La vida subitamente se cambiara en una sucesión de escenas de sueño y de epopeya, de poesía y de entrañas, rellenas de sentimientos fragmentados y pura pulsión de vitalidad. Se sentía títere en las manos de un creador demasiado inventivo, lanzando al mundo un personaje tan inverosímil cuanto atractivo. Que era ella, aunque el espejo enseñara una mujer como cualquiera, con mejillas rosadas y cabellos finos, ojos atentos y las sonrisas que le venían con mucha facilidad. Que era ella, aunque le costara creer que vivía todo aquello de una sola vez. ¿Un poco más despacio, se puede?
La mañana le traía paisajes de India, ay, que tiernos los recuerdos, y el sonido dulce y bello de la cítara. Estrellas fugaces, flores que duran un solo día. Por la tarde, historias que los gobiernos insisten en botar a la basura: masacres, luchas por la dignidad, ciudadanía olvidada, esperanzas destruidas en las venas y órganos de un El Salvador que jamás vino. Y no vendrá. La Palestina le surgió por la noche, más delgada que lo habitual, insistiendo en las dificultades de saltar los muros todos que alejan las gentes y los destinos y los diálogos. Ella quería silencio. Para estar simplemente. Para llamarse a sí en el mundo de adentro, traerse de la vida invisible que era tan suya. Porque ya era parte de la vida de todos, de una vida comunitaria, dónde cada uno es un farolito indispensable en la larga procesión de pequeños o grandes luceros. Ella no podía faltar. Ella tampoco quería faltar.
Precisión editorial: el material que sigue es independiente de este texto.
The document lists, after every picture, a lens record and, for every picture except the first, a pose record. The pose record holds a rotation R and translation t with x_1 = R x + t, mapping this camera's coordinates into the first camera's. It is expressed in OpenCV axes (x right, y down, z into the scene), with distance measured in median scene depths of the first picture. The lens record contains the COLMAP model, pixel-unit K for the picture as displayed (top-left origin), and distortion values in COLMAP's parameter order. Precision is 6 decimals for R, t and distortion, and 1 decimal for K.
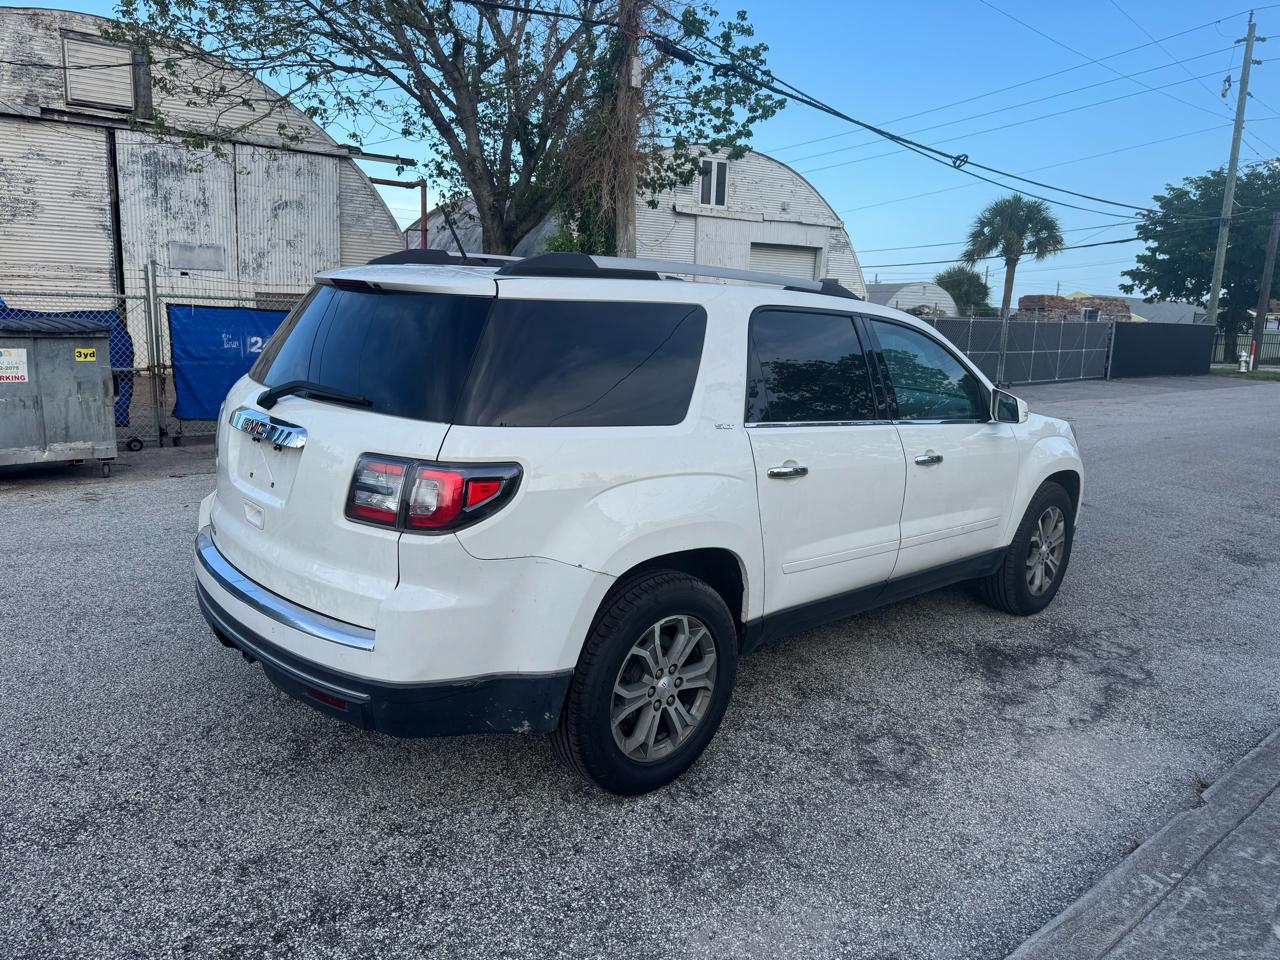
lens RADIAL K [[898.6, 0, 634.0], [0, 898.6, 481.2], [0, 0, 1]] dist [0.036072, -0.043319]
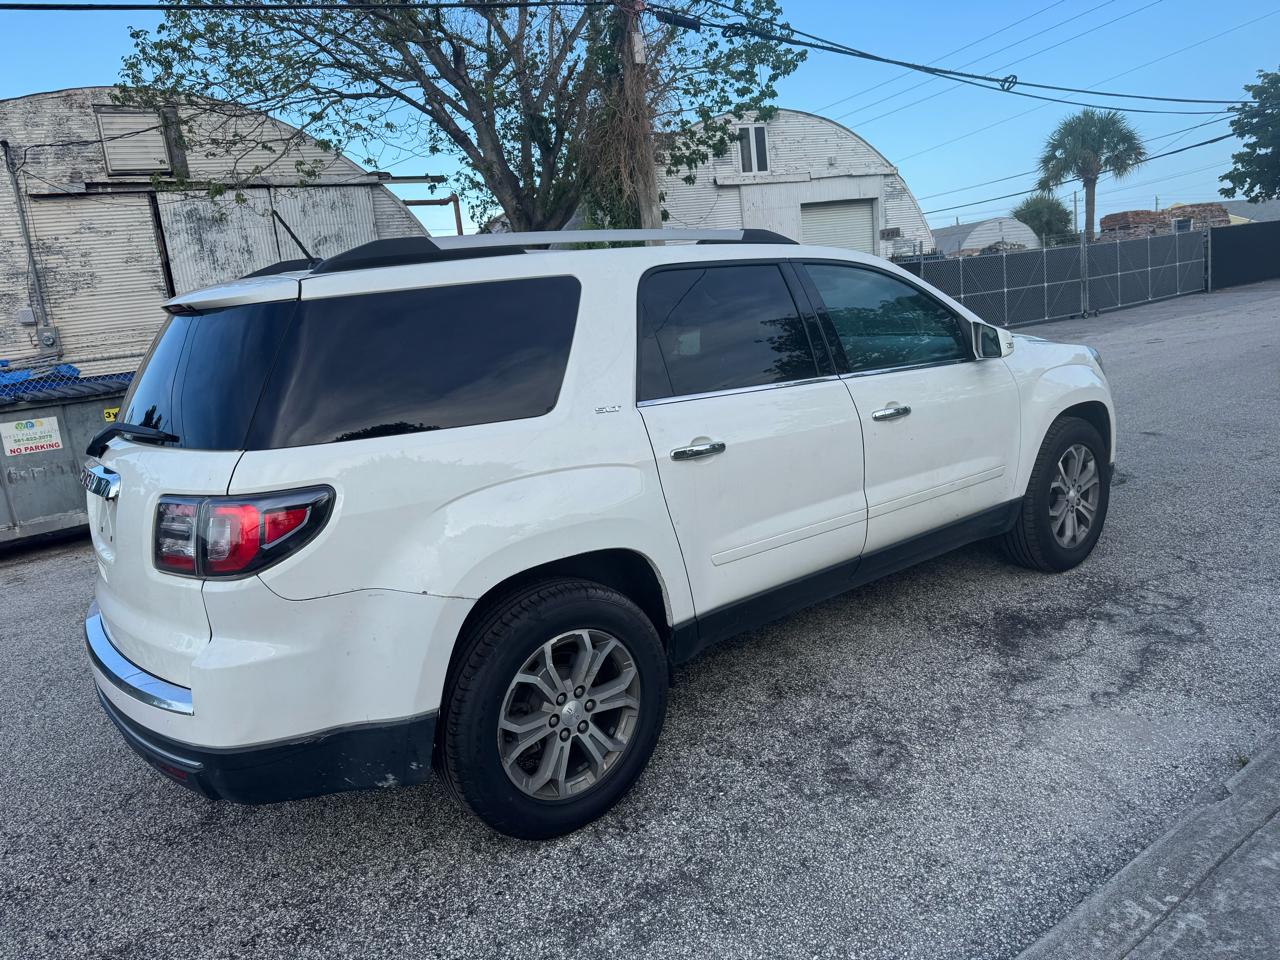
lens RADIAL K [[898.8, 0, 633.1], [0, 898.8, 480.1], [0, 0, 1]] dist [0.026714, -0.033677]
pose [[0.985937, -0.123432, -0.112664, 0.142997], [0.124760, 0.992175, 0.004786, 0.004157], [0.111192, -0.018774, 0.993622, 0.088716]]
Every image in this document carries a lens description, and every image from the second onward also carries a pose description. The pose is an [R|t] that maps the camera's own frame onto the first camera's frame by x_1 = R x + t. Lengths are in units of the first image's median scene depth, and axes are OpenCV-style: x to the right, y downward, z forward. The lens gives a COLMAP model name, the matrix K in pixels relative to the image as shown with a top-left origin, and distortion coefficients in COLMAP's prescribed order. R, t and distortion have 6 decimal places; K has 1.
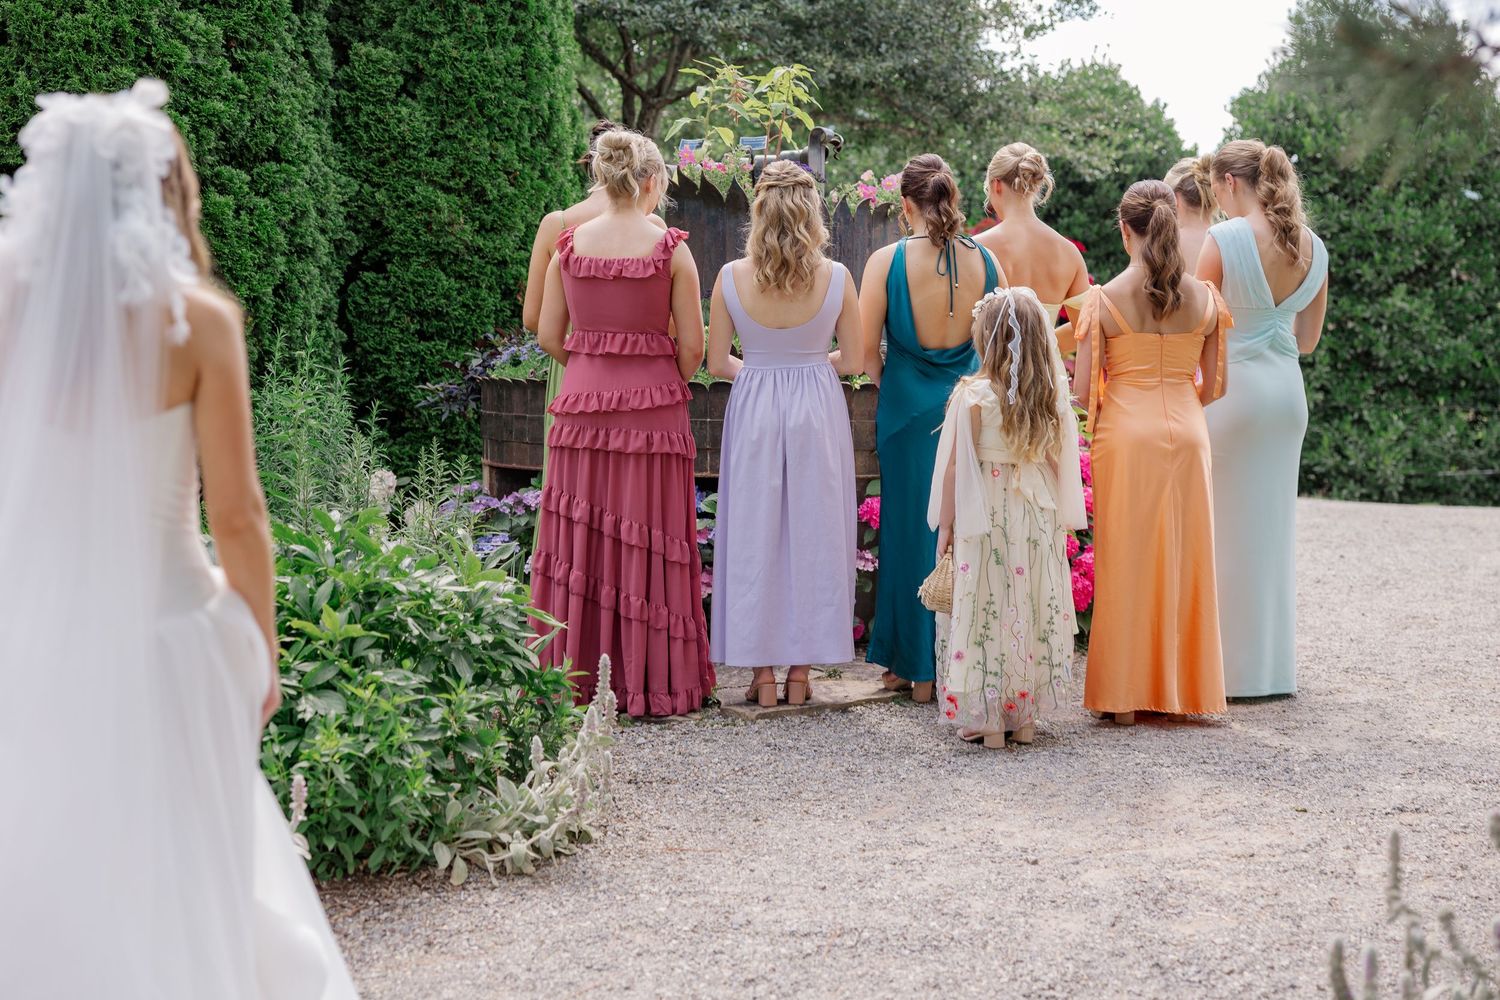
lens RADIAL K [[2343.9, 0, 750.0], [0, 2343.9, 500.0], [0, 0, 1]] dist [0.024145, 0.020826]
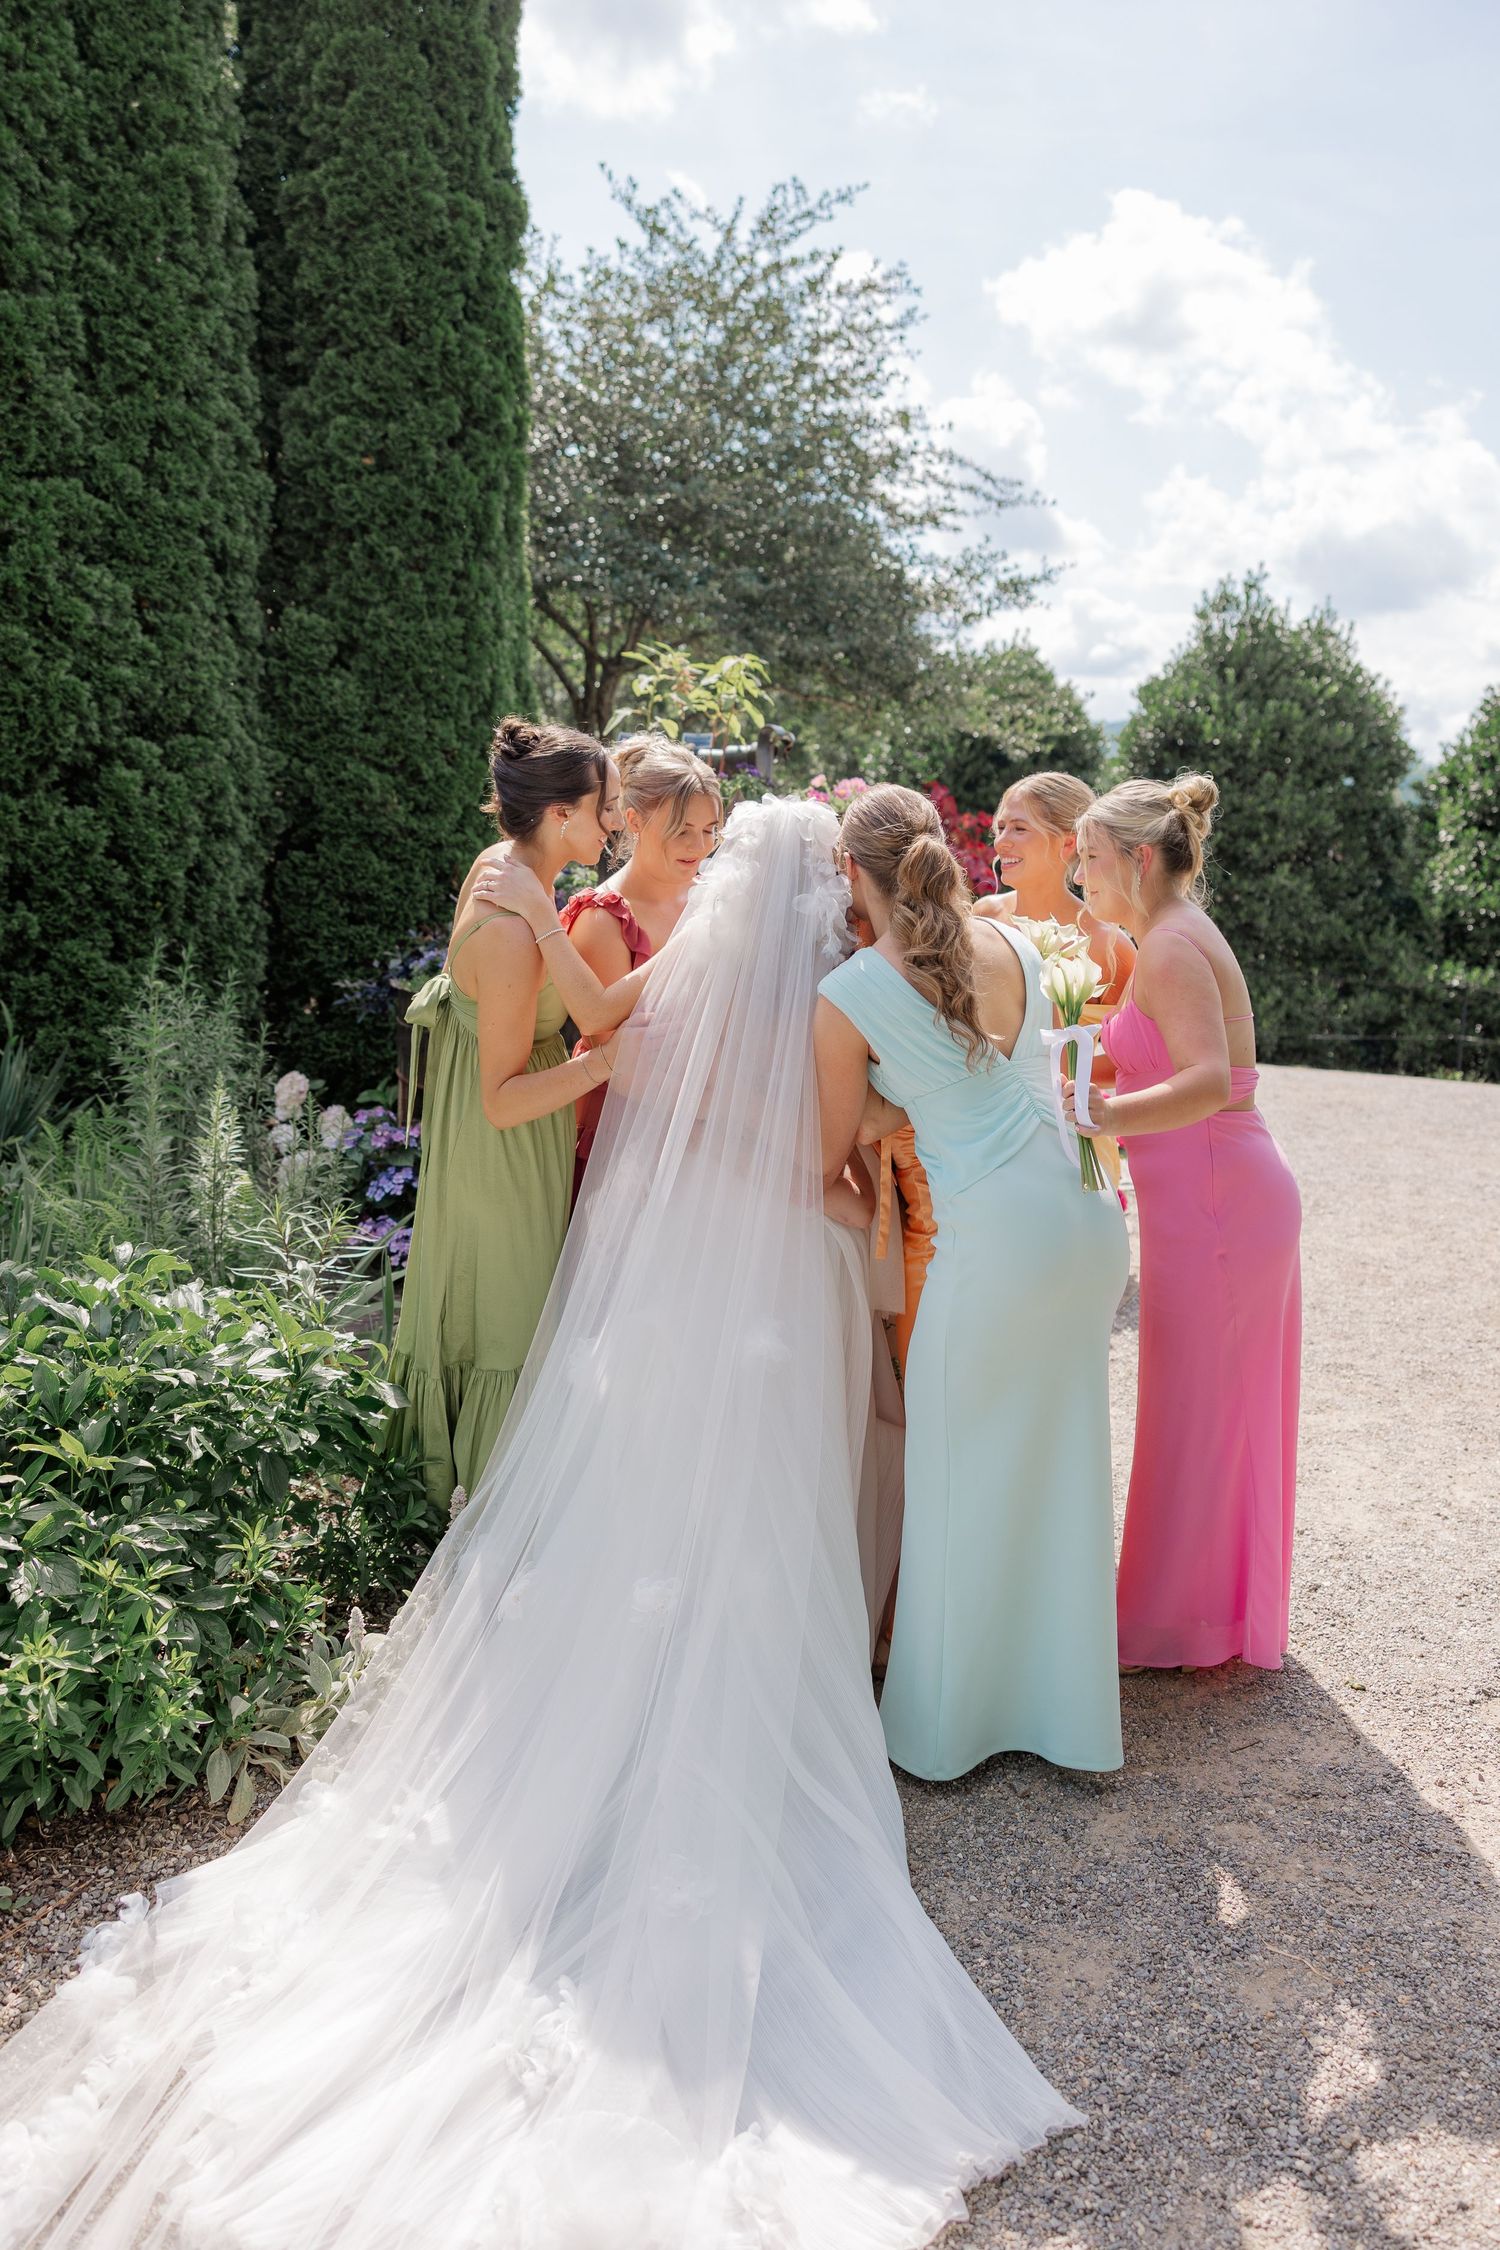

Hiciera ya unas cuantas travesías. Se acordaba de la mítica puente en Mitrovica, aquella que separaba el viejo país del nuevo. De un lado, las montañas impasibles, rencores en una capital siempre en la defensiva, un pasado que ya no se podía olvidar. De otro, el sabor de las novedades, plata fresca en circulación, nuevas banderas para antiguos problemas. Trozos de guerra fría, de ex Yugoslavia. Por la ventana, la Historia pasaba demasiado rápido. Sus intestinos digerían mitades, pues los enteros se ponían muy, muy grandes para una pronta comprensión. Pensaba incluso en un hecho formidable, había conocido dos fauces de una misma Macondo: la Nicosia turca, o sea, la Lefkosa chipriota, y una muy amable Bejucal, parte de una Cuba de millones de fronteras. Fronteras que hasta hoy le hacían eco. Macondos que la llamaban de amiga.
Amiga.
¿Dónde estaría la pobre hormiga? Buscaba ahora apoyo para sus largos suspiros. ¿Quien era ella ahora? Se reconocía en tantos rostros, en tantos deseos, en tantas preguntas y en no sabía cuantas esperanzas. Ya no cargaba una única nacionalidad, pertenecía a muchas tierras y a muchos pueblos, expresaba en sí las contradicciones de un mundo torcido y perdido, aunque estuviera ella encontrada. A los pies del Volcán Poas, en el casi-verano costarricense, los hallazgos se pusieron en paseo desde su alma. Se había quedado impresionada. Creciera demasiado. Muy grande, ya no cabía más en las ropas antiguas o en el barquito de otros tiempos. Las alas se le habían alargado y siempre se encontrarían pintalabios para colorir aún más sus sonrisas que no terminaban de surgir. Otra servilleta en el platillo ya dormido, y más otra, otra más. Pero ahora estaban llenas de lágrimas las servilletas. Y esa lluvia que llovía dentro de ella no era tristeza. Al revés. La ruta desconocida parecía no tener fin, eso era bonito, muy bonito, y el retorno ahora la llevaba hacia dentro de si misma. Se reconocía su propio hogar y no sentía más frío. Que siguiera volando, entonces. Desde y para su hogar.